## Assigned task
All of the listing should be transcribed exactly.

## Source material
○ ○ ○ ○

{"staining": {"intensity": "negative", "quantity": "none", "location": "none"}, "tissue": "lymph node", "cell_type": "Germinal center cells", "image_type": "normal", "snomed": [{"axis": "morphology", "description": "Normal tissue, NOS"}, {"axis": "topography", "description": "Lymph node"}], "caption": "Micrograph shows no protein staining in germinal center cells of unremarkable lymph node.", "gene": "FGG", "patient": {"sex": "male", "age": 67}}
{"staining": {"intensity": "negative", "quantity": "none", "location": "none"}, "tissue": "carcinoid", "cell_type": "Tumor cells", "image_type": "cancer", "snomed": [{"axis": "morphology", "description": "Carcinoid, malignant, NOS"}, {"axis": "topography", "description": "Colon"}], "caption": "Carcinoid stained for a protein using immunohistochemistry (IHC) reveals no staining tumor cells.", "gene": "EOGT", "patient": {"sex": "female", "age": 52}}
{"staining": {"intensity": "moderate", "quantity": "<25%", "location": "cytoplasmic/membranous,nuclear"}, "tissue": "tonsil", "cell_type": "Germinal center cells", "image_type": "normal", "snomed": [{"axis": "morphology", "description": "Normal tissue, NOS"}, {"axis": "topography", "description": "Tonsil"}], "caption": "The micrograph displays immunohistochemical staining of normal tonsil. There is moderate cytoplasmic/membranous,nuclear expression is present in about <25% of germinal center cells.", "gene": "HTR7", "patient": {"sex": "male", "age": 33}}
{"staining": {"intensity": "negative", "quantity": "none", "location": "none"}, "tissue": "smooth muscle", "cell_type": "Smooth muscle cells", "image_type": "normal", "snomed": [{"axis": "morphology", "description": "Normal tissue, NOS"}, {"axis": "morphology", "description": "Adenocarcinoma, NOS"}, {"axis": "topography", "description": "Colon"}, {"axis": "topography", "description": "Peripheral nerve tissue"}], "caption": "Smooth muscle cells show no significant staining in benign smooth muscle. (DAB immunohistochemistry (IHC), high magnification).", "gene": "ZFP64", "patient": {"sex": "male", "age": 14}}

○ ○ ○ ○

## Exercise answer
{"staining": {"intensity": "negative", "quantity": "none", "location": "none"}, "tissue": "lymph node", "cell_type": "Germinal center cells", "image_type": "normal", "snomed": [{"axis": "morphology", "description": "Normal tissue, NOS"}, {"axis": "topography", "description": "Lymph node"}], "caption": "Micrograph shows no protein staining in germinal center cells of unremarkable lymph node.", "gene": "FGG", "patient": {"sex": "male", "age": 67}}
{"staining": {"intensity": "negative", "quantity": "none", "location": "none"}, "tissue": "carcinoid", "cell_type": "Tumor cells", "image_type": "cancer", "snomed": [{"axis": "morphology", "description": "Carcinoid, malignant, NOS"}, {"axis": "topography", "description": "Colon"}], "caption": "Carcinoid stained for a protein using immunohistochemistry (IHC) reveals no staining tumor cells.", "gene": "EOGT", "patient": {"sex": "female", "age": 52}}
{"staining": {"intensity": "moderate", "quantity": "<25%", "location": "cytoplasmic/membranous,nuclear"}, "tissue": "tonsil", "cell_type": "Germinal center cells", "image_type": "normal", "snomed": [{"axis": "morphology", "description": "Normal tissue, NOS"}, {"axis": "topography", "description": "Tonsil"}], "caption": "The micrograph displays immunohistochemical staining of normal tonsil. There is moderate cytoplasmic/membranous,nuclear expression is present in about <25% of germinal center cells.", "gene": "HTR7", "patient": {"sex": "male", "age": 33}}
{"staining": {"intensity": "negative", "quantity": "none", "location": "none"}, "tissue": "smooth muscle", "cell_type": "Smooth muscle cells", "image_type": "normal", "snomed": [{"axis": "morphology", "description": "Normal tissue, NOS"}, {"axis": "morphology", "description": "Adenocarcinoma, NOS"}, {"axis": "topography", "description": "Colon"}, {"axis": "topography", "description": "Peripheral nerve tissue"}], "caption": "Smooth muscle cells show no significant staining in benign smooth muscle. (DAB immunohistochemistry (IHC), high magnification).", "gene": "ZFP64", "patient": {"sex": "male", "age": 14}}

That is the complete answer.